Several can author the video, and authoring is the part that matters. Claude Code, Codex, and Cursor all read a repo and emit structured text, so any of them can write a storyboard, a Remotion composition, or a Revideo scene from a prompt. What none of them should do is drive the browser live for the final take. The reliable pattern pairs the agent with a deterministic renderer it calls over a protocol like MCP, so pick the agent you already use and give it the right skill plus engine.

### Does the coding agent record my screen while it works?

In the shippable pattern, no. The agent explores your app in a throwaway session to find selectors and flows, then writes a fixed action-spec, and a separate deterministic engine does the actual recording with no model in the loop. That separation is the point: a screen recording driven live by a model would render differently on every run and could not be reviewed as a diff. The agent's decisions all happen before a single frame is captured.

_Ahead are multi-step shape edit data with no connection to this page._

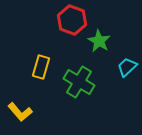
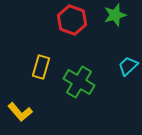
green star: moved 16 px right, 26 px up; rotated 25 degrees clockwise
cyan trapezoid: moved 1 px right, 1 px up
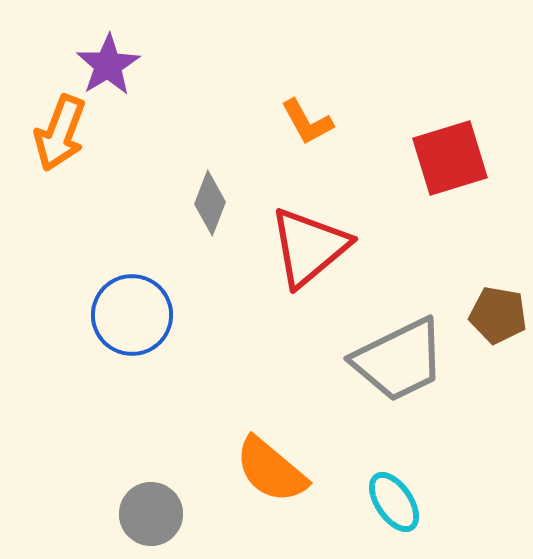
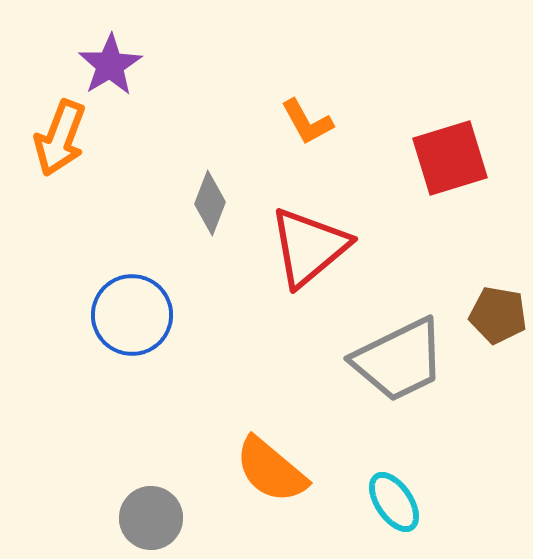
purple star: moved 2 px right
orange arrow: moved 5 px down
gray circle: moved 4 px down
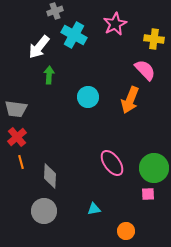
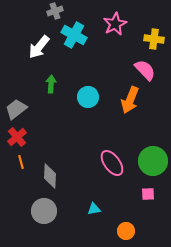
green arrow: moved 2 px right, 9 px down
gray trapezoid: rotated 135 degrees clockwise
green circle: moved 1 px left, 7 px up
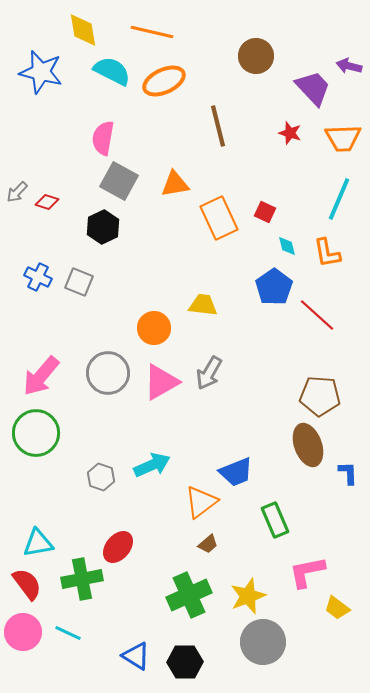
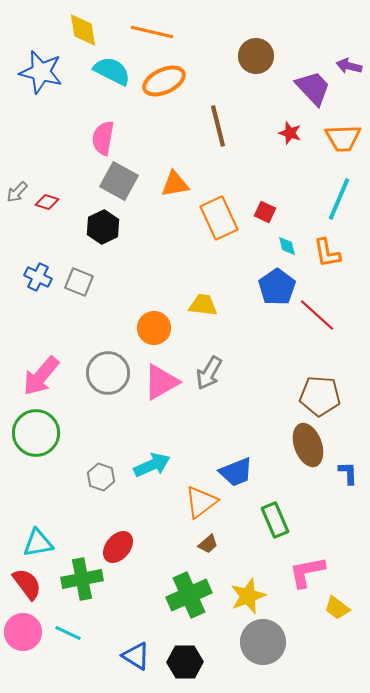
blue pentagon at (274, 287): moved 3 px right
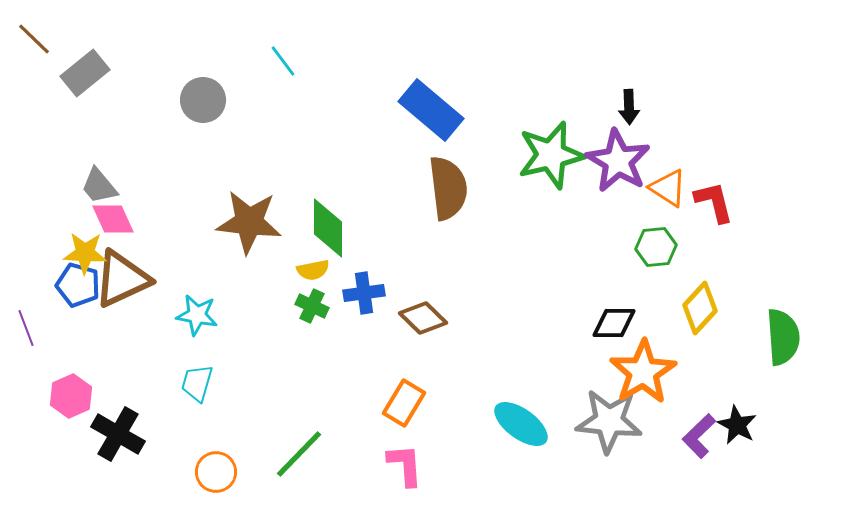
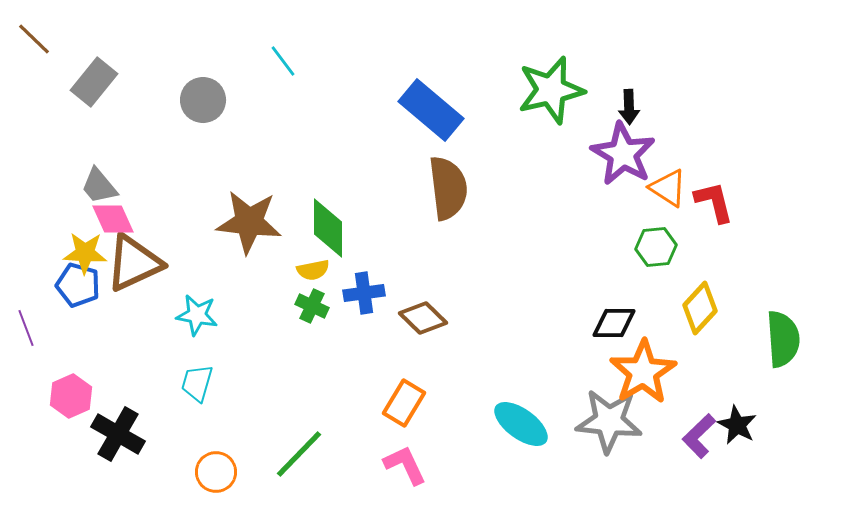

### What is an MCP server, and how does it let an agent make videos?

MCP, the Model Context Protocol, is an open JSON-RPC client-server standard where a server exposes tools a model can call. A video engine can publish tools such as validate and render; the agent decides to call them and supplies arguments, but the render runs as ordinary server code, not model inference. So the agent orchestrates the pipeline from the outside while staying out of the deterministic capture step that produces the actual frames.